# en su cara exterior normal al eje del tornillo



## skippyhs

Hi everyone, 

I have reached an impasse with this phrase. The subject concerns the assembly of metal structures (and in this section screwing stuff together) and the full sentence in Spanish is as follows:

Si el perfil a fijar tiene la cara inclinada, *se debe emplear arandela de espesor variable en su cara exterior normal al eje del tornillo*, para un correcto apoyo de la tuerca.

My attempt:

If the section to be screwed together has a slanting face, a washer with a variable thickness should be used on the outside face normal to the axis of the screw to ensure that the nut is correctly supported.

The bit bit which is highlighted and underlined is the bit which is giving me the headache - I more or less know what I want to say but have got stuck in trying to phrase it smoothly.

Thanks  in advance


----------



## rodelu2

"Bevel washers" se usan para compensar el ahusamiento de las paredes de las vigas metálicas. Tu frase sería "use a bevel washer"; Inglés 4, Español 16.
http://www.melfast.com/industries/product/22/Bevel-Washer


----------



## skippyhs

Muchas gracias para responder tan rapido. 

¿Entonces se puede traducir la frase así?:

"a bevel washer should be used on the axis of the screw"


----------



## extremaydura

Another: 

"If the metal joists [/metal deck] are mounted in an angle, a beveled washer is to be used, flat side facing upwards to provide even support to screws/bolts"


----------



## skippyhs

Hola extramaydura - gracias

Me gusta mucho el "flat side facing upwards" - eso sí es lo que estaba buscando, junto con el "bevel washer" de rodelu2.
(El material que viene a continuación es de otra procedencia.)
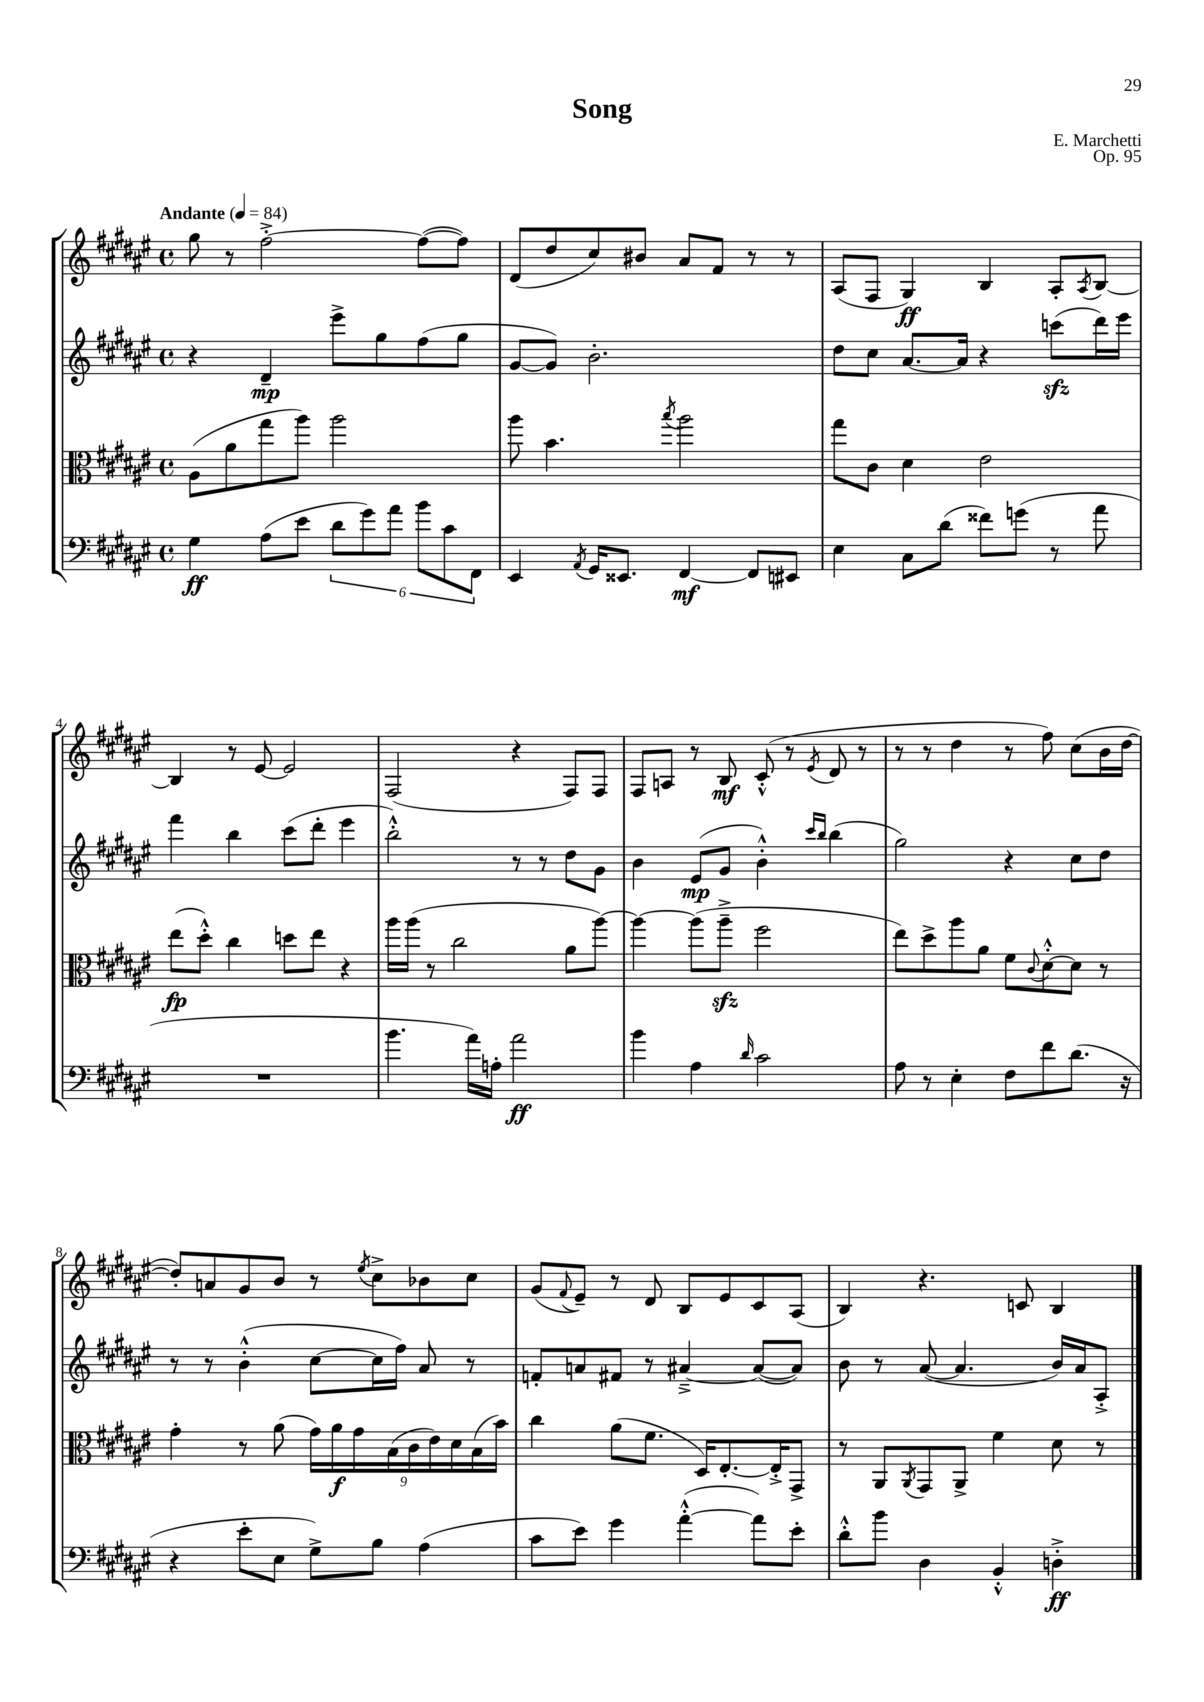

**kern	**kern	**kern	**kern
*staff4	*staff3	*staff2	*staff1
*clefF4	*clefC3	*clefG2	*clefG2
*k[f#c#g#d#a#e#]	*k[f#c#g#d#a#e#]	*k[f#c#g#d#a#e#]	*k[f#c#g#d#a#e#]
*M4/4	*M4/4	*M4/4	*M4/4
*met(c)	*met(c)	*met(c)	*met(c)
*MM84	*MM84	*MM84	*MM84
4G#	(8A#	4r	8gg#
.	8a#	.	8r
(8A#	8gg#	4d#~	[2ff#'^
8e#	8aa#)	.	.
12d#	2aa#	8eee#^	.
12g#)	.	.	.
.	.	8gg#	.
12a#	.	.	.
12b	.	(8ff#	(8ff#_
12c#	.	.	.
.	.	8gg#	8ff#])
12FF#	.	.	.
=	=	=	=
4EE#	8aa#	[8g#	(8d#
.	4.b	8g#])	8dd#
8qAA#	.	.	.
16GG#	.	2.b'	8cc#)
8.EE##	.	.	.
.	.	.	8b#
.	8qbb	.	.
[4FF#	2aa#	.	8a#
.	.	.	8f#
8FF#]	.	.	8r
8EE#	.	.	8r
=	=	=	=
4E#	8gg#	8dd#	(8A#
.	8c#	8cc#	8F#
8C#	4d#	[8.a#	4G#)
(8d#	.	.	.
.	.	16a#]	.
8f##)	2e#	4r	4B
(8g	.	.	.
8r	.	(8ccc	8A#'
.	.	.	8qA#
8a#	.	16ddd#)	[8B
.	.	16eee#	.
=	=	=	=
1r	(8ee#	4fff#	4B]
.	8dd#'^^)	.	.
.	4cc#	4bb	8r
.	.	.	[8e#
.	8dd	(8ccc#	2e#]
.	8ee#	8ddd#'	.
.	4r	4eee#	.
=	=	=	=
4.b	16aa#	2bb'^^)	(2F#
.	(16aa#	.	.
.	8r	.	.
.	2cc#	.	.
16a#)	.	.	.
16A'	.	.	.
2a#	.	8r	4r
.	.	8r	.
.	8a#	8dd#	8F#)
.	[8aa#)	8g#	8F#
=	=	=	=
4b	4aa#_	4b	8F#
.	.	.	8A
4A#	(8aa#]	(8e#	8r
.	8aa#~^	8g#	8B
16qqd#	.	.	.
2c#	2ff#	4b'^^)	(8c#'^^
.	.	.	8r
.	.	16qqccc#	.
.	.	16qqbb	8qe#
.	.	(4bb	8d#
.	.	.	8r
=	=	=	=
8A#	8ee#)	2gg#)	8r
8r	8dd#^	.	8r
4E#'	8aa#	.	4dd#
.	8a#	.	.
8F#	8f#	4r	8r
.	8qqc#	.	.
8f#	[8d#'^^	.	8ff#)
(8.d#	8d#]	8cc#	(8cc#
.	8r	8dd#	16b
16r	.	.	[16dd#
=	=	=	=
4r	4g#'	8r	8dd#'])
.	.	8r	8a
8e#'	8r	(4b'^^	8g#
8E#	(8a#	.	8b
8G#^)	18g#)	[8cc#	8r
.	18a#	.	.
.	18g#	.	.
.	.	.	8qee#
8B	.	16cc#]	8cc#^
.	(18B	.	.
.	.	16ff#)	.
.	18c#	.	.
(4A#	.	8a#	8b-
.	18e#)	.	.
.	18d#	.	.
.	.	8r	8cc#
.	(18B	.	.
.	18b)	.	.
=	=	=	=
8c#	4cc#	8f'	(8g#
.	.	.	8qqf#
8e#)	.	8a	8e#~)
4g#	(8a#	8f#	8r
.	8.f#	8r	8d#
([4a#'^^	.	[4a#~^	8B
.	16D#)	.	.
.	[8.E#'	.	8e#
8a#])	.	(8a#_	8c#
.	16E#'^]	.	.
8e#'	8GG#^	8a#])	(8A#
=	=	=	=
8d#'^^	8r	8b	4B)
8b	8AA#	8r	.
.	8qAA#	.	.
4D#	8GG#	([8a#	4.r
.	8AA#^	4.a#]	.
4BB'^^	4f#	.	.
.	.	.	8c
4D'^	8d#	16b)	4B
.	.	16a#	.
.	8r	8A#'^	.
==	==	==	==
*-	*-	*-	*-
Lo que no entiendo es "metal joists / deck" - se puede explicarlo por favor?


----------



## extremaydura

De nada! 

Metal joists son las viguetas metalicas, mientras metal deck es el corrugado metalico que descansa sobre las viguetas y puede llevar o no una capa ligera cementica (aislamiento y cubierta final forman el tipico "composite roofing deck") 

Saludos.


----------



## skippyhs

Perdoname, pero que tiene que ver con un perfil - si no sabes a que refiere exactamente (es decir, puede ser de madera de otro tipo de structura) porque has eligido "metal joists / deck"? supongo que es nada mas que una Sección  de la estructura


----------



## skippyhs

Pra que lo tienes mas claro...ne ningún momento he mencionado vigas metalicas y por eso estoy preguntando lo del "metal joists" etc....


----------



## rodelu2

"Flat side facing upwards" no estaría bien porque "upwards" pierde significado si se desconoce la orientación del plano inclinado que se desea compensar y ese parte de la viga bien puede estar en posición horizontal. Sugiero decir solamente "use bevel washers" y suponer (aunque siempre es un riesgo) que el operador o montador tiene el entrenamiento mínimo que le permita colocar el bevel washer con la orientación correcta.


----------



## skippyhs

Gracias rodelu2


----------



## extremaydura

Ah, interesante. Al parecer tuve la erronea suposición de creer que se trata de algun tipo de cubierta estructural. En terminos arquitectonicos se asume -a menos que se indique lo contrario- que los perfiles son elementos de extrusion metalicos y usualmente juegan un papel estructural. 
Algunas veces ayuda tener un poco mas de contexto.  Saludos.


----------



## skippyhs

Thanks to both of you for your help

Installing these beveled washers seems to depend on the reason for installing them. For more information please see the following:

http://www.wisegeek.com/what-is-a-beveled-washer.htm

I would assume in this case that the flat side should be facing the head (sadly my engineering skills are not good)

Saludos


----------



## rodelu2

skippyhs said:


> Thanks to both of you for your help
> 
> Installing these beveled washers seems to depend on the reason for installing them. For more information please see the following:
> 
> http://www.wisegeek.com/what-is-a-beveled-washer.htm
> 
> I would assume in this case that the* flat side *should be facing the head (sadly my engineering skills are not good)
> 
> Saludos



A bevel washer has six sides. ALL of them are flat. What do you mean?


----------



## skippyhs

the flat side as opposed to the sloping side as per the link you sent http://www.melfast.com/industries/product/22/Bevel-Washer


----------



## rodelu2

Sloping or non-sloping, they are all flat anyway.


----------